Neste ponto acrescentou a NATO nunca entrará nesta guerra "porque a Ucrânia não é uma questão existencial" para os países que a integram mas, alertou, "é uma questão existencial para a Rússia", com tudo o que isso implica para a maior potência mundial nuclear.

Europa mostra estar a ceder à... realidade

Certo e seguro neste momento decisivo no que diz respeito ao conflito na Ucrânia é que o encontro de Putin e Trump em Budapeste, ao contrário do que sucedeu antes do "meeting" do Alasca, não está, pelo menos para já, a merecer o mesmo tipo de reacção furiosa nas capitais da Europa Ocidental e nem sequer os líderes da União Europeia, como a presidente da Comissão Europeia, Ursula Leyen, ou a sua chefe da diplomacia, Kaja Kallas, parecem estar ainda "dormentes" face à evolução dos acontecimentos.

Pelo contrário, as escassas reacções conhecidas, como a que se pode ler na EuroNews, um canal umbilicalmente ligado a Bruxelas, avança mesmo que a Europa recebeu com "ligeiro optimismo" este encontro de Budapeste e na Alemanha até se começou já a falar em abertura de excepções para que o avião de Putin possa sobrevoar o espaço aéreo europeu.

Isto, porque sobre Putin permanece activo o mandato de captura do Tribunal Penal Internacional, bem como a disponibilidade da Hungria para o acolher parece estar a ser melhor compreendida que o que sucedeu com os EUA quando Putin foi ao Alasca.

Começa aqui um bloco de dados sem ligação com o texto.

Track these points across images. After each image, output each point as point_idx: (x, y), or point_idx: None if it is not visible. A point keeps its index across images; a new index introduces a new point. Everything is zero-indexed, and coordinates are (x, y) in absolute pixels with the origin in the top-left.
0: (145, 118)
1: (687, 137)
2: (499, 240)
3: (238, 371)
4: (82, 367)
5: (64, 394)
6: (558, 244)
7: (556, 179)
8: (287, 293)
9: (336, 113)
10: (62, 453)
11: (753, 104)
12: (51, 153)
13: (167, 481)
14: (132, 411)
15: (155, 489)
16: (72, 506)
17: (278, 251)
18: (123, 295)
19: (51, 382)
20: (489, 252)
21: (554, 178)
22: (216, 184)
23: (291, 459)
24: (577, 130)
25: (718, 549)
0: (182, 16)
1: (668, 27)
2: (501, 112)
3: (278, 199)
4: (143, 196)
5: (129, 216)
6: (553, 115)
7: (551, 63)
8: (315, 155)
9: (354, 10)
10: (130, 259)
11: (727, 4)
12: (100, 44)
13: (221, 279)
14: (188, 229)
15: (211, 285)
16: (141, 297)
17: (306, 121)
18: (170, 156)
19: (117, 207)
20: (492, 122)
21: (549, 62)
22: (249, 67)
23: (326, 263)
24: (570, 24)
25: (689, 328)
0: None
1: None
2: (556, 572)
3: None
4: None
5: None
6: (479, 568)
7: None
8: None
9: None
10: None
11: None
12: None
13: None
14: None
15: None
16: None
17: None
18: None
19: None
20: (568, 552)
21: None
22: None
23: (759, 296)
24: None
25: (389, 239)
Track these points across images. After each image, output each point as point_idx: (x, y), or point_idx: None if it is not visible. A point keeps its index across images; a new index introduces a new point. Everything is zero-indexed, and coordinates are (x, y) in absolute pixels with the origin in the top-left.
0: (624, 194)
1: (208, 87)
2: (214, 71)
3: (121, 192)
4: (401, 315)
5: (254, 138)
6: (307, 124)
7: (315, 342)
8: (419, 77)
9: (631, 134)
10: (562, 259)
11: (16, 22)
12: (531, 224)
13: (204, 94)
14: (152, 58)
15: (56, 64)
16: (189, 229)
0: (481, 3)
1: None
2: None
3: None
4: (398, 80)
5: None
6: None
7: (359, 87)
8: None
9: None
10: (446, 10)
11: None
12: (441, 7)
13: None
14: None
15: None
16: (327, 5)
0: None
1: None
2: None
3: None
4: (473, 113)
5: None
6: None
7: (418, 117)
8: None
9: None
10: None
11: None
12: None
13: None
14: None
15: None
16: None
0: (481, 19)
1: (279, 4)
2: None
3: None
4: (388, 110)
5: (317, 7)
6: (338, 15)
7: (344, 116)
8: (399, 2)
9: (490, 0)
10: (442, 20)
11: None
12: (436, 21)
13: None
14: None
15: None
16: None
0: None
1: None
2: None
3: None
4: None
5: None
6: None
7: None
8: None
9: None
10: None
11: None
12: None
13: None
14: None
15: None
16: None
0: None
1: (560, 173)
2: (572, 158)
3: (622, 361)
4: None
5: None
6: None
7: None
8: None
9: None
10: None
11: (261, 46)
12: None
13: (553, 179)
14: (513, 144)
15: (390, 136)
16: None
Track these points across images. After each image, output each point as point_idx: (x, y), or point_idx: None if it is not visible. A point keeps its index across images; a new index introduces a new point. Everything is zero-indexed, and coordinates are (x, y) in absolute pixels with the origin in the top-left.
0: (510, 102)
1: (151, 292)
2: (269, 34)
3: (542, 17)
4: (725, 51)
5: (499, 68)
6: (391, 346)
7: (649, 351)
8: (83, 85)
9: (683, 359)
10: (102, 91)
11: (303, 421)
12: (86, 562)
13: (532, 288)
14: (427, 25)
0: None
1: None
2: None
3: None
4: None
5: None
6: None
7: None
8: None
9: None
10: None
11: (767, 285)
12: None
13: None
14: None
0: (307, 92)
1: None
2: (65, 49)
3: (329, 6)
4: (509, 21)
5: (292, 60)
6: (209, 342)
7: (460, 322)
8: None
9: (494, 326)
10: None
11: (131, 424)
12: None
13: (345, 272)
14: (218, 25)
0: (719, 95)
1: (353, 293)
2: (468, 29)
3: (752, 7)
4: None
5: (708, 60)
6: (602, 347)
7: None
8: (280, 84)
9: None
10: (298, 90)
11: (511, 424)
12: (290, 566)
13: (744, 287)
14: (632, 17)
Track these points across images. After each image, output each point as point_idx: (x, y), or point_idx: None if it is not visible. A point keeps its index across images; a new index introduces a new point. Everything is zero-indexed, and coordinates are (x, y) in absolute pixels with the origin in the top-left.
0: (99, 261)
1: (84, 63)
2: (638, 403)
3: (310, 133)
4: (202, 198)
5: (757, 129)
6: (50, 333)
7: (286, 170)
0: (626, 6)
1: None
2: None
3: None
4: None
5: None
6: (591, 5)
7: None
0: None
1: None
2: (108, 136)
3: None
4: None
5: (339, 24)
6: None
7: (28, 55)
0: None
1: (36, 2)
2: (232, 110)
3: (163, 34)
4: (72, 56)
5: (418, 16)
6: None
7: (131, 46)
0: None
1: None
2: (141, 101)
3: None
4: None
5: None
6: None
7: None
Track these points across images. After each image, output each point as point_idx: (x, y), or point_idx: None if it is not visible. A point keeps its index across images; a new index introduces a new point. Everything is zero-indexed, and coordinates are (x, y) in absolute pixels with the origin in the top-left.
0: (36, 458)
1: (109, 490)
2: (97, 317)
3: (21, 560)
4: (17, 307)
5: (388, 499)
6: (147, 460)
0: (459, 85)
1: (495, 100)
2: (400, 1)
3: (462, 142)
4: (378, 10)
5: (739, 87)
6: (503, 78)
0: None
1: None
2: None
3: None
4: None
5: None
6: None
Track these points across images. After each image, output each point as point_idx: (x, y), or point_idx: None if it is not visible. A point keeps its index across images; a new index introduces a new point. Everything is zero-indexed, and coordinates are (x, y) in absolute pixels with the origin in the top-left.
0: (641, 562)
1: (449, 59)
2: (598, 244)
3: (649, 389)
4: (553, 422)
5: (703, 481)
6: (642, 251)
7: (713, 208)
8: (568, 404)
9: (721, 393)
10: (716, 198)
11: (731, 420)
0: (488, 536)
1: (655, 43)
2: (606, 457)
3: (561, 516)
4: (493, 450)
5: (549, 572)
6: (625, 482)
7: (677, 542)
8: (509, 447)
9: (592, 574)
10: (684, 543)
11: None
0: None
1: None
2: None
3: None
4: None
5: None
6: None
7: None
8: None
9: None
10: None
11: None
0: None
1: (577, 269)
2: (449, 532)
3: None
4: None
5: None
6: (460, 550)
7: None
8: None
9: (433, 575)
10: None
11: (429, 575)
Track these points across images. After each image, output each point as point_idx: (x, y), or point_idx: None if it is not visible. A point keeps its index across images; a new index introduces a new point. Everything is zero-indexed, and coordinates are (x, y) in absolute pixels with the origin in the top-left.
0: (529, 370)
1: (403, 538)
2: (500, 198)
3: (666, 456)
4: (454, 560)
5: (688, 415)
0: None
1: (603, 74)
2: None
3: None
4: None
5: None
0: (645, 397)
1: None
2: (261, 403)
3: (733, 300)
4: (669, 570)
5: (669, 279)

Para já, o encontro em Budapeste, possível porque o primeiro-ministro Viktor Orban é amigo de Putin e de Trump, e nunca deu muita importância às críticas de Bruxelas sobre a sua proximidade com Moscovo, está a ser preparado entre o Ministério dos Negócios Estrangeiros russo, liderado por Sergei Lavrov, e o Departamento de Estado norte-americano, com Marco Rubio à frente.

Paralelamente a estes avanços diplomáticos, no campo de batalha é, ainda, a Rússia que assume a iniciativa e vai conquistando algumas localidades relevantes em Donetsk e em Zaporizhia, com os combates sobre Pokrovsk a dominarem as atenções, porque se esta grande cidade cair, as formas de Moscovo terão caminho aberto para as margens do Rio Dniepre.